Thai Buddhists also have shown support for the
969 Movement and the MaBaTha. Thai Buddhists monks have attended
MaBaTha meetings in Burma and donated funds to help the
organization broadcast its messages. Many Thais have argued that
their country should not take in Rohingya boat refugees; instead,
they believe the Thai government should push them back out to sea.
When pressed on the ethics of this position, they explained to
Bangkok Post journalist Sanitsuda Ekachai: “We are kind, but
Muslims are aggressive and have too many kids. They are national
security threats who will aggravate problems in the deep
South.”
Many Asian Buddhist may hold views that clash
with Western visions of religious pluralism. For many Buddhists in
Asia, the buddhadharma is not a “religion.” This distinction is
exemplified in the reflections of Taiwanese immigrants to the
United States, who have noted how they “became” Buddhist once they
arrived. There was no identification for this in Taiwan. What is at
stake from the perspective of many Asian Buddhists is not their
religion but their basic identity and way of life. This difference
between Western Buddhists’ and Asian Buddhists’ perspectives of the
buddhadharma has become prominent in the current Burmese
crisis.
On November 4, 2014, the U.S. Buddhist
Teachers Network issued an open letter to President Barack Obama
more than a week before his participation at the ASEAN Summit in
Burma. Their letter called upon Obama to speak out against the
growing anti-Muslim violence in Burma and across Asia and urged him
to “express concern for Burma’s Muslims and Rohingyas in [his]

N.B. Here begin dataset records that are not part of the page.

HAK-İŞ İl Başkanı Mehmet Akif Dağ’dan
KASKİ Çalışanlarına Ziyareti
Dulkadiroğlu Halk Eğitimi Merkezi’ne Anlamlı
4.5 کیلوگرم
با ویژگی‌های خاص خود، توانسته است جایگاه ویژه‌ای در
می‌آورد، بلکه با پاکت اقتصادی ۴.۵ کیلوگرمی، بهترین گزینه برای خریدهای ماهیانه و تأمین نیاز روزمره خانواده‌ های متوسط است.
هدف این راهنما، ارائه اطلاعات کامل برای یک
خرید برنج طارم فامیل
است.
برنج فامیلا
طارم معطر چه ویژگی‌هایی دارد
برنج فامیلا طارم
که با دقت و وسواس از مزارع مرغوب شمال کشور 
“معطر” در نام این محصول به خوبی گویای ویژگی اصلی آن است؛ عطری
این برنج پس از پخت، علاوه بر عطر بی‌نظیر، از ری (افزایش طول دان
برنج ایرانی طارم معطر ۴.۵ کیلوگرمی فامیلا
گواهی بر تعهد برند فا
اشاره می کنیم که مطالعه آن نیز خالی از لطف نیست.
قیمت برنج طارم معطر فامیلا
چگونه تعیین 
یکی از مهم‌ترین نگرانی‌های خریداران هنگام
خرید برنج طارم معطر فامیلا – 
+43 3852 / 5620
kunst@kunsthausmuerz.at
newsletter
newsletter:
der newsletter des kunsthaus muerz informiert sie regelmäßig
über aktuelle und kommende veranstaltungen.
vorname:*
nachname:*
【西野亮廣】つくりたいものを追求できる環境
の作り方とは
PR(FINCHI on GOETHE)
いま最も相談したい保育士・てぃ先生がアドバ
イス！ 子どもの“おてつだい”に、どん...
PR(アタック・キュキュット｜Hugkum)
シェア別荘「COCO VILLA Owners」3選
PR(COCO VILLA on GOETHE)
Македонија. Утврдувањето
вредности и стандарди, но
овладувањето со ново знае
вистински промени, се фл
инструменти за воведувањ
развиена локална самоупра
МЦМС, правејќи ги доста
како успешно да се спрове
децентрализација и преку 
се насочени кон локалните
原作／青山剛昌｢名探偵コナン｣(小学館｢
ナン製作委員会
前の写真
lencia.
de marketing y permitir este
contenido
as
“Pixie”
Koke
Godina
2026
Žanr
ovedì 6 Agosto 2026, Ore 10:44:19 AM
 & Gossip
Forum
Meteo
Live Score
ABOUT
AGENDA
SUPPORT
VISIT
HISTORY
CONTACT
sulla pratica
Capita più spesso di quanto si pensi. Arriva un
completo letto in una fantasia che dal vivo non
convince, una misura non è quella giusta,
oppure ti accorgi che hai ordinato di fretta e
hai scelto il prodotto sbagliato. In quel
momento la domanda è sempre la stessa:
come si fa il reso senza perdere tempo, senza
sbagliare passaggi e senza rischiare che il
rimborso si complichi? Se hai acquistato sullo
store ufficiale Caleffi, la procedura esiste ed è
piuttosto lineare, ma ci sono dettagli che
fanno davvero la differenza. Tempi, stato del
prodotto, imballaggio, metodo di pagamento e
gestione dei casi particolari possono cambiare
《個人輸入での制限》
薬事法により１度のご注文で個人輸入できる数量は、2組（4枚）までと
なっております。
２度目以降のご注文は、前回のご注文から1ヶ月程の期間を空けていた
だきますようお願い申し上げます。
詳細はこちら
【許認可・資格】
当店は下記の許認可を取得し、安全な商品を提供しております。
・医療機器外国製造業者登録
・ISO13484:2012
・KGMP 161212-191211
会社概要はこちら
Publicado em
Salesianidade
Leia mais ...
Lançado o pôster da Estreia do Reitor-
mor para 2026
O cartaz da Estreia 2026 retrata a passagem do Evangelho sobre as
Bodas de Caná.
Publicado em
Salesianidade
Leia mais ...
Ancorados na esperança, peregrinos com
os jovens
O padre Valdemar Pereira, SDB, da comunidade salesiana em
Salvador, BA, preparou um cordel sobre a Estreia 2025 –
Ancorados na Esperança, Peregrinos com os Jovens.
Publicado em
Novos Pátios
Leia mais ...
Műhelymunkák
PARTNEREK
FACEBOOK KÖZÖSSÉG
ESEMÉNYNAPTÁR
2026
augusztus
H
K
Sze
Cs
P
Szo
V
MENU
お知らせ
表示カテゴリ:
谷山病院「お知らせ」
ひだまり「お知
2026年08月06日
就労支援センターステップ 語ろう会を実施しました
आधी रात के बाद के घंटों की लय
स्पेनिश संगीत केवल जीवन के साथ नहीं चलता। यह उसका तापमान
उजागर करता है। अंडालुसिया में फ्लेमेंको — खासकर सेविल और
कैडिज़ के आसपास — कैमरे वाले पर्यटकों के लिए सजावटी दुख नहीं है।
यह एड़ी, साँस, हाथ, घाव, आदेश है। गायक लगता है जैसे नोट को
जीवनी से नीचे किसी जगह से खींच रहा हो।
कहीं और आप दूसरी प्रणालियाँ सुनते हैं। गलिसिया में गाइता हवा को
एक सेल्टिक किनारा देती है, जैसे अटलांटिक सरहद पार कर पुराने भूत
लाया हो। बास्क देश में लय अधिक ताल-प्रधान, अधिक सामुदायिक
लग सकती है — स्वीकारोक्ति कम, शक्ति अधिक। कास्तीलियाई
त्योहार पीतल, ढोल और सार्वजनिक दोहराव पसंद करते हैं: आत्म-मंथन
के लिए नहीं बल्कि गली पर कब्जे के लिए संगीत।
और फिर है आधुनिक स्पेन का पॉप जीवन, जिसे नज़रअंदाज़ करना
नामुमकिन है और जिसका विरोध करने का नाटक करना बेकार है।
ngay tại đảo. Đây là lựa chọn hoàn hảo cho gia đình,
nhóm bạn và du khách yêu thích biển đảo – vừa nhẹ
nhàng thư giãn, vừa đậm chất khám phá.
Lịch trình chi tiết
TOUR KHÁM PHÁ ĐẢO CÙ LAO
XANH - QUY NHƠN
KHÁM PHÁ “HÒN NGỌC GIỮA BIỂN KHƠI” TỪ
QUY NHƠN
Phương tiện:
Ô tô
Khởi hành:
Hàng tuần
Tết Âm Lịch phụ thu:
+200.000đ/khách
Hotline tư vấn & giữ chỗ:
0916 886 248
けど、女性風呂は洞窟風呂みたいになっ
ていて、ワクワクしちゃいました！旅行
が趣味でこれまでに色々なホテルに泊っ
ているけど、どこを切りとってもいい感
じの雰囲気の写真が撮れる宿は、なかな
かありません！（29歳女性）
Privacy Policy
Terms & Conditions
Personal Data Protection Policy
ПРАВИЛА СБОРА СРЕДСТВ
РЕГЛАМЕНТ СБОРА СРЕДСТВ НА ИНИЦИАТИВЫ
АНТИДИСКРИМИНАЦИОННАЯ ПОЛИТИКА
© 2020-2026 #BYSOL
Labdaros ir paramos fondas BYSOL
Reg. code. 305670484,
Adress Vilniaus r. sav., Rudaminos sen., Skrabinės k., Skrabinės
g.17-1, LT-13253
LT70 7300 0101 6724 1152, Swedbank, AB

public speeches.” It was signed by 381 Buddhist teachers in the
United States.
This approach is strikingly dissonant from the
sentiments expressed by many Burmese Buddhist monks and,
collectively, the Burmese sangha. While there are notable Burmese
Buddhist monks who work in concert with Western Buddhist visions of
a pluralistic society, their efforts do not hold sway over the
popular Buddhist culture or the current Burmese legal
reforms.
As in any society, a perceived loss or
anticipated loss in majority status is often alarming to those in
the majority. Such changes can trigger conservative reactions and
desires to protect the majority’s privileges. For groups such as
the 969 Movement and the Bodu Bala Sena, the failure of the
international community to acknowledge their concerns alarms them,
only escalating the problem. Whether one agrees with the Buddhists
involved in these conflicts or not—and Western onlookers,
especially Western Buddhists, have made their disapproval clear—it
is important to hear and understand the concerns of all involved.
The less people feel heard, the more they will act to become heard.
In this era of increased globalization, the world is only going to
get smaller—and the need to listen all the greater.